平成25年11月25日(月)10:11~10:33
於:党本部平河クラブ会見場

冒頭発言

石破茂幹事長

先程9時から、私と沖縄県選出自民党の5名の衆参両院議員の皆さん方との会合を開かせていただいた。結果、普天間基地の危険性を一日も早く除去するために、辺野古移設を含むあらゆる可能性を排除しないということで一致をいたしました。私どもとして、これを受けて、普天間基地の危険性の一日も早い除去のために、沖縄の国会議員とさらに連携を密にしながら、このことの実現のために全力を尽くしてまいります。

質疑応答

Q
朝日新聞の三輪です。辺野古移設含むあらゆる可能性を排除しないということで一致したということですが、具体的にどういうことか、詳しくお聞かせください。これは、辺野古移設に関して、5人の方が容認したと理解してよろしいのですか。
A
辺野古移設を含むあらゆる可能性を排除しない、ということです。わが党として、普天間基地の一日も早い危険性を除去するために、日米合意の着実な実施のために、まず行政手続きとしての沖縄県知事の承認を求めるということですので、そのようなご理解で結構です。
Q
朝日新聞の山岸です。今日の議論の経緯を詳しく伺いたいのですが、とりわけ国場議員と比嘉議員は、昨日までの段階では、県外という主張を変えていませんでした。どういった形で、両議員から説明があって、幹事長から説得されたのかお聞かせください。

**理解度チェック**.
(1) 本文に名前が出てくる人物は誰ですか。すべて挙げてください。
(2) 本文のうち、「平成25年11月25日(月)10:11~10:33」で始まり「と理解してよろしいのですか。」まで続く部分を、一字一句変えずに書き写してください。

**資料**.
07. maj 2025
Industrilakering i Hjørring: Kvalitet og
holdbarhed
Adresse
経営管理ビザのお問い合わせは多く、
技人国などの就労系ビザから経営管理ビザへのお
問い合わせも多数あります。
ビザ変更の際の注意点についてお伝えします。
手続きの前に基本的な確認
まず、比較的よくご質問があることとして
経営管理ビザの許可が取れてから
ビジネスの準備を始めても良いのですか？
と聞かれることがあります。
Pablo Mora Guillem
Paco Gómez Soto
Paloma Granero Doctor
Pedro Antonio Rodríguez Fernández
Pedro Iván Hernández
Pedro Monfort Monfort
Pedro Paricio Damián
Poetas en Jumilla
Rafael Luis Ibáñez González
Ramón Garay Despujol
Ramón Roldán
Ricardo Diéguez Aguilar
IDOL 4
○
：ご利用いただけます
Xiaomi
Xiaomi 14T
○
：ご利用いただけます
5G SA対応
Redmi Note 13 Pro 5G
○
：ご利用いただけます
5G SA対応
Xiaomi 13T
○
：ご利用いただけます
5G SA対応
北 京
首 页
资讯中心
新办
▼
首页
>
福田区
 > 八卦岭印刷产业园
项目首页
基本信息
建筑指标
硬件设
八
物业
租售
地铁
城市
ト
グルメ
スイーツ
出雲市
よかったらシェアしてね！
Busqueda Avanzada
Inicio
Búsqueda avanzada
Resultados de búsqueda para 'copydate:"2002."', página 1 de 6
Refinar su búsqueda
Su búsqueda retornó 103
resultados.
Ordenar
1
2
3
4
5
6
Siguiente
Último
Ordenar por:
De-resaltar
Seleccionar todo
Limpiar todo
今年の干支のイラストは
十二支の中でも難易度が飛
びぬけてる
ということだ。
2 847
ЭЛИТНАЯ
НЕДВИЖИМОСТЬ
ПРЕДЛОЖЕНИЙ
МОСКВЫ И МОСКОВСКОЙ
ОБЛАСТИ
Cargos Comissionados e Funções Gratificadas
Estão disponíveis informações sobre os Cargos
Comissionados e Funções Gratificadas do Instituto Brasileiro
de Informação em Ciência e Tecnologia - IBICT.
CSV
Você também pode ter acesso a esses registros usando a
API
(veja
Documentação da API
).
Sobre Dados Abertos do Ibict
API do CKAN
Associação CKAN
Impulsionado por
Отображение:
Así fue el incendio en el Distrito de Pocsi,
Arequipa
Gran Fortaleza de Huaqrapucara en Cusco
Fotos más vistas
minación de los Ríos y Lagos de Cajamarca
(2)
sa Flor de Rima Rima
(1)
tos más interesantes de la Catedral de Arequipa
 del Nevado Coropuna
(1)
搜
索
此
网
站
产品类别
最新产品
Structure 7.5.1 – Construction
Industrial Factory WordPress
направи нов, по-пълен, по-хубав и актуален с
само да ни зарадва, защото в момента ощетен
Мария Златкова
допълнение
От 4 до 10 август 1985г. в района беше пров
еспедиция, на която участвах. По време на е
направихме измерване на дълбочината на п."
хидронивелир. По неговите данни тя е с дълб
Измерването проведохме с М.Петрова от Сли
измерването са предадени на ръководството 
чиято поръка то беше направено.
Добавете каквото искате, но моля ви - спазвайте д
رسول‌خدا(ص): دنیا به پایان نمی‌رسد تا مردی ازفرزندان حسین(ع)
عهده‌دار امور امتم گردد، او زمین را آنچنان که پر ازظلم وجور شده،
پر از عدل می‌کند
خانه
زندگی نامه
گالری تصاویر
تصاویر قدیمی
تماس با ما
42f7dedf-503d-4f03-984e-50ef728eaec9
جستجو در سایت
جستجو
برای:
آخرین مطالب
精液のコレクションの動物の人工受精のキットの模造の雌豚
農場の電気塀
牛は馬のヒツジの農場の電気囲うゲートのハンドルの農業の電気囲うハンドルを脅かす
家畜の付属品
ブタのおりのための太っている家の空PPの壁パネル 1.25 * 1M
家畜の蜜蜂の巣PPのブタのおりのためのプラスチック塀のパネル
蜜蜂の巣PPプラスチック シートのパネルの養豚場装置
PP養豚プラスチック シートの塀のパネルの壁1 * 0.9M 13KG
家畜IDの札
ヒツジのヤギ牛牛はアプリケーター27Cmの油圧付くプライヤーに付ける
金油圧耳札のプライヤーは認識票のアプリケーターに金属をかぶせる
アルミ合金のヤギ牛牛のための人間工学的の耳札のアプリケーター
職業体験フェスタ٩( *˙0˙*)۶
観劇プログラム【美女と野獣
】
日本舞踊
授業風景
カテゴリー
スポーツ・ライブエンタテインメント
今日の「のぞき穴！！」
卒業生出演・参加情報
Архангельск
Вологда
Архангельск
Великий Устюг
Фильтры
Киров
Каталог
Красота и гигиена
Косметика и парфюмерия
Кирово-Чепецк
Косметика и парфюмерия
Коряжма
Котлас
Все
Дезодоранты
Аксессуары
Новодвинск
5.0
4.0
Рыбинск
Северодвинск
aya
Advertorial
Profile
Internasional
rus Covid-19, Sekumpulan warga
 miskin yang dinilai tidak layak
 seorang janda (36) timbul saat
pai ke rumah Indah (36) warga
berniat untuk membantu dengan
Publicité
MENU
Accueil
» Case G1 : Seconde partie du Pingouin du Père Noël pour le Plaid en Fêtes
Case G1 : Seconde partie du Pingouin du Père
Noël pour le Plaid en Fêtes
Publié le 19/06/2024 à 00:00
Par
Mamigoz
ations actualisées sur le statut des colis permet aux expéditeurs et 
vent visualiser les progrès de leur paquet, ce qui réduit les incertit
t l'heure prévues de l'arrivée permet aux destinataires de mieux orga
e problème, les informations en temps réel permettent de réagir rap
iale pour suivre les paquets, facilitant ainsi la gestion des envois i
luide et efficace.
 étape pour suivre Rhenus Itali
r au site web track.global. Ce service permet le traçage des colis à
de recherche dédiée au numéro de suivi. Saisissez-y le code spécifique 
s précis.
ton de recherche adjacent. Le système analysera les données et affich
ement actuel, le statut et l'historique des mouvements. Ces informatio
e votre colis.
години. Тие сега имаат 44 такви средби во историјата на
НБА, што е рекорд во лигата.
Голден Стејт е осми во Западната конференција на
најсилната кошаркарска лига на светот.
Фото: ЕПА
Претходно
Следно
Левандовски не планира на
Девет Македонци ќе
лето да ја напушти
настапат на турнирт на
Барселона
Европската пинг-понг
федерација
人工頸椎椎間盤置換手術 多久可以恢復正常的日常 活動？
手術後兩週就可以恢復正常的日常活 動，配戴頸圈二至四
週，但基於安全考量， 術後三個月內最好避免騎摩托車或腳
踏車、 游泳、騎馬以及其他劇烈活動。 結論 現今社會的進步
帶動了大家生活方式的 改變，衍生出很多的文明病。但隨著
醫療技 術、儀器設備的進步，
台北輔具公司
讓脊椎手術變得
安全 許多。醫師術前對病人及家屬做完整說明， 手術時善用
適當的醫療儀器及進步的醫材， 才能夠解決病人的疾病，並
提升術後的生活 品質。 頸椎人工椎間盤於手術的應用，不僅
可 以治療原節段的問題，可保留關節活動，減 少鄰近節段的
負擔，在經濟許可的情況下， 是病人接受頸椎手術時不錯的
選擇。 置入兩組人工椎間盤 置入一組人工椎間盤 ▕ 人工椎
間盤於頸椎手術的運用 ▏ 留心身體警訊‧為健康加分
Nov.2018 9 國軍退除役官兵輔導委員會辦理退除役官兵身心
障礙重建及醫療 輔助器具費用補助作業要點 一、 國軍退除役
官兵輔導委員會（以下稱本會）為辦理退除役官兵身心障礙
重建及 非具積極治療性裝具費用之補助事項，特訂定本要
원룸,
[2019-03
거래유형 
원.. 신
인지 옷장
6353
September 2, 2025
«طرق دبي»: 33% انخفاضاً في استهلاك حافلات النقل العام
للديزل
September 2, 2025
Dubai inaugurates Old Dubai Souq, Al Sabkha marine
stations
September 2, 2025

**解答**.
(1) 石破茂、三輪、山岸、国場、比嘉

(2)
平成25年11月25日(月)10:11~10:33
於:党本部平河クラブ会見場

冒頭発言

石破茂幹事長

先程9時から、私と沖縄県選出自民党の5名の衆参両院議員の皆さん方との会合を開かせていただいた。結果、普天間基地の危険性を一日も早く除去するために、辺野古移設を含むあらゆる可能性を排除しないということで一致をいたしました。私どもとして、これを受けて、普天間基地の危険性の一日も早い除去のために、沖縄の国会議員とさらに連携を密にしながら、このことの実現のために全力を尽くしてまいります。

質疑応答

Q
朝日新聞の三輪です。辺野古移設含むあらゆる可能性を排除しないということで一致したということですが、具体的にどういうことか、詳しくお聞かせください。これは、辺野古移設に関して、5人の方が容認したと理解してよろしいのですか。